Wednesday, July 11, 2012

Alice Thomas Ellis, Penelope Fitzgerald, and more

In the comments to my recent post on Alice Thomas Ellis, reader zmkc left a link to a post she'd written about Ellis's husband, Colin Haycraft, an editor who was at least in part responsible for shepherding not only Ellis, but also Penelope Fitzgerald and Beryl Bainbridge into print.

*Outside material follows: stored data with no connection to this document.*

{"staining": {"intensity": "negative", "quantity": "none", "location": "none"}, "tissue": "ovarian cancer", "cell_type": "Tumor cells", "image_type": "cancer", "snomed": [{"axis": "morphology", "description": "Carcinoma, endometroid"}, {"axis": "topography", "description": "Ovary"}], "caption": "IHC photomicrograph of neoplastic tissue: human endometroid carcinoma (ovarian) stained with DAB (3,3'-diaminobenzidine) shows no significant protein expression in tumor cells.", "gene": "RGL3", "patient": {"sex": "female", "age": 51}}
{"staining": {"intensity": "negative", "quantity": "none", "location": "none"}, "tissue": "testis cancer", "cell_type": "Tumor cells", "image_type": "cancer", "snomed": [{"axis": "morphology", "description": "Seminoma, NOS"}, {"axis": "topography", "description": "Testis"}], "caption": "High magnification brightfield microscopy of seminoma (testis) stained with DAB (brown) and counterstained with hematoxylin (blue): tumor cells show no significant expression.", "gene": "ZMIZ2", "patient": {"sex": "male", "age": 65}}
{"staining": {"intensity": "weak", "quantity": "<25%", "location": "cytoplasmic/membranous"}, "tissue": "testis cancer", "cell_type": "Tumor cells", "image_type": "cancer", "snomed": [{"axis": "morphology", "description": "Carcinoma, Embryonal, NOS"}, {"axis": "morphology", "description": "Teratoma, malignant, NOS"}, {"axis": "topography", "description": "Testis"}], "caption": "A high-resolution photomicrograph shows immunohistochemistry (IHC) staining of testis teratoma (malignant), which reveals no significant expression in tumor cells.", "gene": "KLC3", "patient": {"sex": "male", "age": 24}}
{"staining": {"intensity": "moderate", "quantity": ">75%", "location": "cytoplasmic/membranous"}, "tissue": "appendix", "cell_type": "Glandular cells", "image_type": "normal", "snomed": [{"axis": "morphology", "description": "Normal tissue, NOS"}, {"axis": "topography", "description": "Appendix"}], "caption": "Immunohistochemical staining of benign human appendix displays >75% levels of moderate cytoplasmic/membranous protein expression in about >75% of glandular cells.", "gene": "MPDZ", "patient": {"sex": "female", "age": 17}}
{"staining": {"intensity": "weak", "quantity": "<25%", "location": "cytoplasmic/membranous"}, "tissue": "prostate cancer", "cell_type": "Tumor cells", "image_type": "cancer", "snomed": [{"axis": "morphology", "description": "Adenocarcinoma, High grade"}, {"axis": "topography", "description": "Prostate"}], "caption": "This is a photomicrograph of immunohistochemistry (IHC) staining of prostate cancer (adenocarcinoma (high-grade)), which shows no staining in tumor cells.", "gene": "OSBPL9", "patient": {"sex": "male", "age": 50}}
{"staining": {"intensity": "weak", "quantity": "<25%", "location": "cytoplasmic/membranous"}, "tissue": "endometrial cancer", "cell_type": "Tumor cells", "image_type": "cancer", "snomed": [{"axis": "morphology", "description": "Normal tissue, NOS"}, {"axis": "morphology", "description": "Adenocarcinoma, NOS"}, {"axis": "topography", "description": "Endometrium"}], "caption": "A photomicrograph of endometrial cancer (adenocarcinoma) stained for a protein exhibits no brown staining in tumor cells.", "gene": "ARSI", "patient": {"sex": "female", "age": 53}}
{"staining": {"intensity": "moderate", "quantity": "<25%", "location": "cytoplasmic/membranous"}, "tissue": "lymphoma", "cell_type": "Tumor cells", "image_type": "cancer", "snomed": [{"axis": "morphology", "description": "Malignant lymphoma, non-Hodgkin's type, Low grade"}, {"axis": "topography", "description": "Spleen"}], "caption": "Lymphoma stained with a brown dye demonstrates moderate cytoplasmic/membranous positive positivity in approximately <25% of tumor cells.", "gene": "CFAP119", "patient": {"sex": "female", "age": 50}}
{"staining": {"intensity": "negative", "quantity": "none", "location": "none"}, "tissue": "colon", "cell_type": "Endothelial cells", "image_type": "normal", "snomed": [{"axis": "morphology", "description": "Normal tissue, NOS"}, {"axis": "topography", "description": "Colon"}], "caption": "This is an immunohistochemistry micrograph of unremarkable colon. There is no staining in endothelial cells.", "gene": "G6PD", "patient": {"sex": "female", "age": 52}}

If you enjoy any of those writers, zmkc's post is well worth checking out. Along with some delicious quotations from one of Ellis's novels, she also reflects on the pleasures afforded by the brevity of the work of all three women:
As well as providing us with the pleasure of Bainbridge, Fitzgerald and Ellis's writing, Haycraft also argued in defence of the short novel (apparently, he wrote something called 'a satire' on the subject for the Times Literary Supplement, but, as it was well before the advent of the internet, I can find no trace of it). I support that view, not because I don't enjoy Dickens or George Eliot or Tolstoy, but because I think the lengthy novels that are published nowadays are rarely up to the standard of their predecessors. Nowadays they are often really just sloppily edited - or completely unedited - short novels (there's a slim volume lurking inside every fat volume, or something like that).
Oh, and there's a bonus of some A. N. Wilson-bashing, a pastime I always enjoy. Much as I appreciate his biography of Tolstoy and his book on the Victorians, I feel he's still got a ways to go before he's fully paid out for the jaw-dropping mean-spirited pettiness of his memoir of his friendship with Iris Murdoch and John Bayley.

As for Alice Thomas Ellis, I'm sure you'll be hearing more from me soon--I'm waiting impatiently for the Chicago Public Library to dig up copies of a couple more of her novels.